Aim of the task: Return the data below exactly, but only from the line containing "dict variable from" through the line containing "files. Each middleware", with both of those lines included.

Rendered images with source text
= = = = =

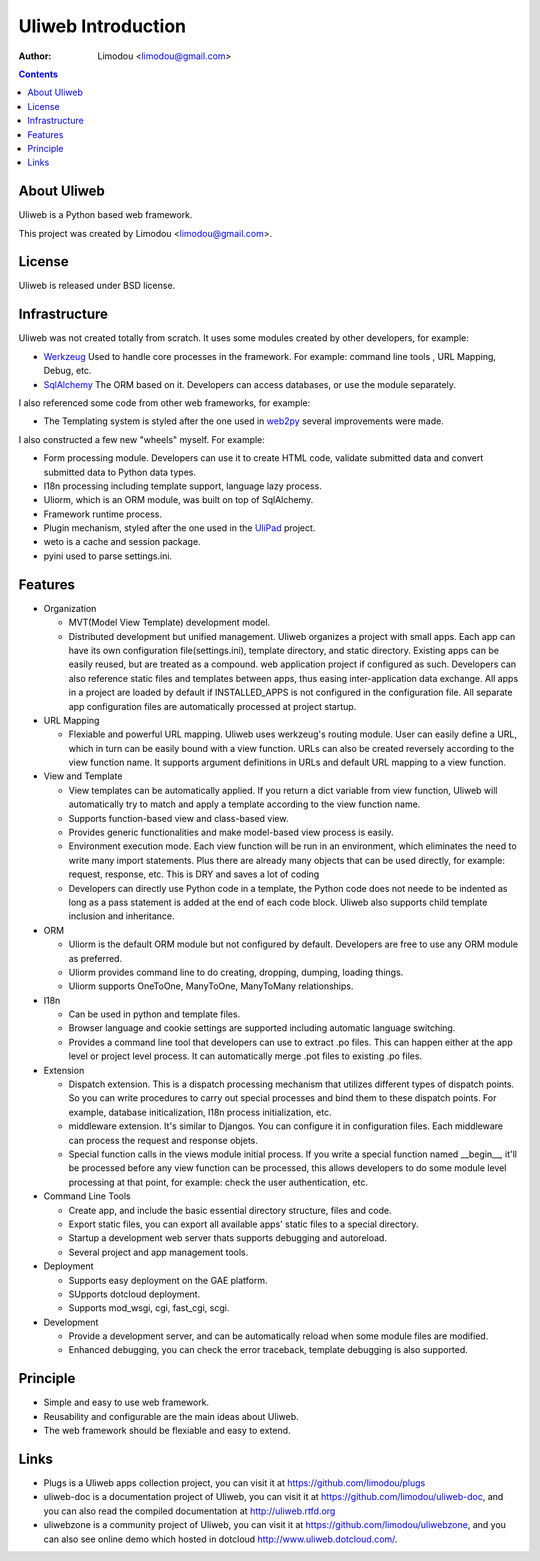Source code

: =====================
Uliweb Introduction
=====================

:Author: Limodou <limodou@gmail.com>

.. contents:: 

About Uliweb
----------------

Uliweb is a Python based web framework. 

This project was created by Limodou <limodou@gmail.com>.

License
------------

Uliweb is released under BSD license.

Infrastructure
----------------

Uliweb was not created totally from scratch. It uses some modules created by 
other developers, for example:

* `Werkzeug <http://werkzeug.pocoo.org/>`_ Used to handle core processes in the framework. 
  For example: command line tools , URL Mapping, Debug, etc.
* `SqlAlchemy <http://www.sqlalchemy.org>`_ The ORM based on it. Developers can access
  databases, or use the module separately.

I also referenced some code from other web frameworks, for example:

* The Templating system is styled after the one used in `web2py <http://mdp.cti.depaul.edu/>`_ several 
  improvements were made.

I also constructed a few new "wheels" myself. For example:

* Form processing module. Developers can use it to create HTML code, validate submitted data and 
  convert submitted data to Python data types.
* I18n processing including template support, language lazy process.
* Uliorm, which is an ORM module, was built on top of SqlAlchemy. 
* Framework runtime process.
* Plugin mechanism, styled after the one used in the `UliPad <http://code.google.com/p/ulipad>`_ project.
* weto is a cache and session package. 
* pyini used to parse settings.ini.

Features
-----------

* Organization

  * MVT(Model View Template) development model.
  * Distributed development but unified management. Uliweb organizes a project with
    small apps. Each app can have its own configuration file(settings.ini), template 
    directory, and static directory. Existing apps can be easily reused, but are treated as a compound. 
    web application project if configured as such. Developers can also 
    reference static files and templates between apps, thus easing inter-application data exchange. 
    All apps in a project are loaded by default if INSTALLED_APPS is not configured in
    the configuration file. All separate app configuration files are automatically processed at 
    project startup.

* URL Mapping

  * Flexiable and powerful URL mapping. Uliweb uses werkzeug's routing module. 
    User can easily define a URL, which in turn can be easily bound with a view function.
    URLs can also be created reversely according to the view function name. It supports
    argument definitions in URLs and default URL mapping to a 
    view function.
    
* View and Template

  * View templates can be automatically applied. If you return a dict variable from
    view function, Uliweb will automatically try to match and apply a template according
    to the view function name.
  * Supports function-based view and class-based view.
  * Provides generic functionalities and make model-based view process is easily.
  * Environment execution mode. Each view function will be run in an environment,
    which eliminates the need to write many import statements. Plus there are already many
    objects that can be used directly, for example: request, response, etc. This is DRY and saves a lot of coding
  * Developers can directly use Python code in a template, the Python code does not neede to be indented
    as long as a pass statement is added at the end of each code block. 
    Uliweb also supports child template inclusion and inheritance.
    
* ORM

  * Uliorm is the default ORM module but not configured by default. Developers are free to use any 
    ORM module as preferred.
  * Uliorm provides command line to do creating, dropping, dumping, loading things.
  * Uliorm supports OneToOne, ManyToOne, ManyToMany relationships.

* I18n

  * Can be used in python and template files.
  * Browser language and cookie settings are supported including automatic language switching.
  * Provides a command line tool that developers can use to extract .po files. 
    This can happen either at the app level or project level process. It can automatically merge .pot files to existing
    .po files.
    
* Extension

  * Dispatch extension. This is a dispatch processing mechanism that utilizes different 
    types of dispatch points. So you can write procedures to carry out 
    special processes and bind them to these dispatch points. For example, database
    initicalization, I18n process initialization, etc.
  * middleware extension. It's similar to Djangos. You can configure it in configuration
    files. Each middleware can process the request and response objets.
  * Special function calls in the views module initial process. If you write a special 
    function named __begin__, it'll be processed before any view function can be processed, 
    this allows developers to do some module level processing at that point, for example: 
    check the user authentication, etc.
    
* Command Line Tools

  * Create app, and include the basic essential directory structure, files and code.
  * Export static files, you can export all available apps' static files to a
    special directory.
  * Startup a development web server thats supports debugging and autoreload.
  * Several project and app management tools.

* Deployment

  * Supports easy deployment on the GAE platform.
  * SUpports dotcloud deployment.
  * Supports mod_wsgi, cgi, fast_cgi, scgi.

* Development

  * Provide a development server, and can be automatically reload when some
    module files are modified.
  * Enhanced debugging, you can check the error traceback, template debugging is also supported.

Principle
----------

* Simple and easy to use web framework.
* Reusability and configurable are the main ideas about Uliweb.
* The web framework should be flexiable and easy to extend.

Links
--------

* Plugs is a Uliweb apps collection project, you can visit it at https://github.com/limodou/plugs
* uliweb-doc is a documentation project of Uliweb, you can visit it at https://github.com/limodou/uliweb-doc, 
  and you can also read the compiled documentation at http://uliweb.rtfd.org
* uliwebzone is a community project of Uliweb, you can visit it at https://github.com/limodou/uliwebzone, 
  and you can also see online demo which hosted in dotcloud http://www.uliweb.dotcloud.com/.

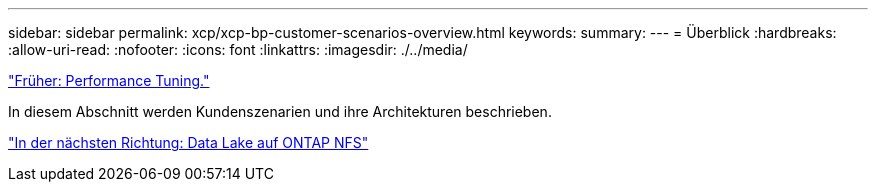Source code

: ---
sidebar: sidebar 
permalink: xcp/xcp-bp-customer-scenarios-overview.html 
keywords:  
summary:  
---
= Überblick
:hardbreaks:
:allow-uri-read: 
:nofooter: 
:icons: font
:linkattrs: 
:imagesdir: ./../media/


link:xcp-bp-performance-tuning.html["Früher: Performance Tuning."]

[role="lead"]
In diesem Abschnitt werden Kundenszenarien und ihre Architekturen beschrieben.

link:xcp-bp-data-lake-to-ontap-nfs.html["In der nächsten Richtung: Data Lake auf ONTAP NFS"]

= = = = =

Answer to the problem:
  * View templates can be automatically applied. If you return a dict variable from
    view function, Uliweb will automatically try to match and apply a template according
    to the view function name.
  * Supports function-based view and class-based view.
  * Provides generic functionalities and make model-based view process is easily.
  * Environment execution mode. Each view function will be run in an environment,
    which eliminates the need to write many import statements. Plus there are already many
    objects that can be used directly, for example: request, response, etc. This is DRY and saves a lot of coding
  * Developers can directly use Python code in a template, the Python code does not neede to be indented
    as long as a pass statement is added at the end of each code block. 
    Uliweb also supports child template inclusion and inheritance.
    
* ORM

  * Uliorm is the default ORM module but not configured by default. Developers are free to use any 
    ORM module as preferred.
  * Uliorm provides command line to do creating, dropping, dumping, loading things.
  * Uliorm supports OneToOne, ManyToOne, ManyToMany relationships.

* I18n

  * Can be used in python and template files.
  * Browser language and cookie settings are supported including automatic language switching.
  * Provides a command line tool that developers can use to extract .po files. 
    This can happen either at the app level or project level process. It can automatically merge .pot files to existing
    .po files.
    
* Extension

  * Dispatch extension. This is a dispatch processing mechanism that utilizes different 
    types of dispatch points. So you can write procedures to carry out 
    special processes and bind them to these dispatch points. For example, database
    initicalization, I18n process initialization, etc.
  * middleware extension. It's similar to Djangos. You can configure it in configuration
    files. Each middleware can process the request and response objets.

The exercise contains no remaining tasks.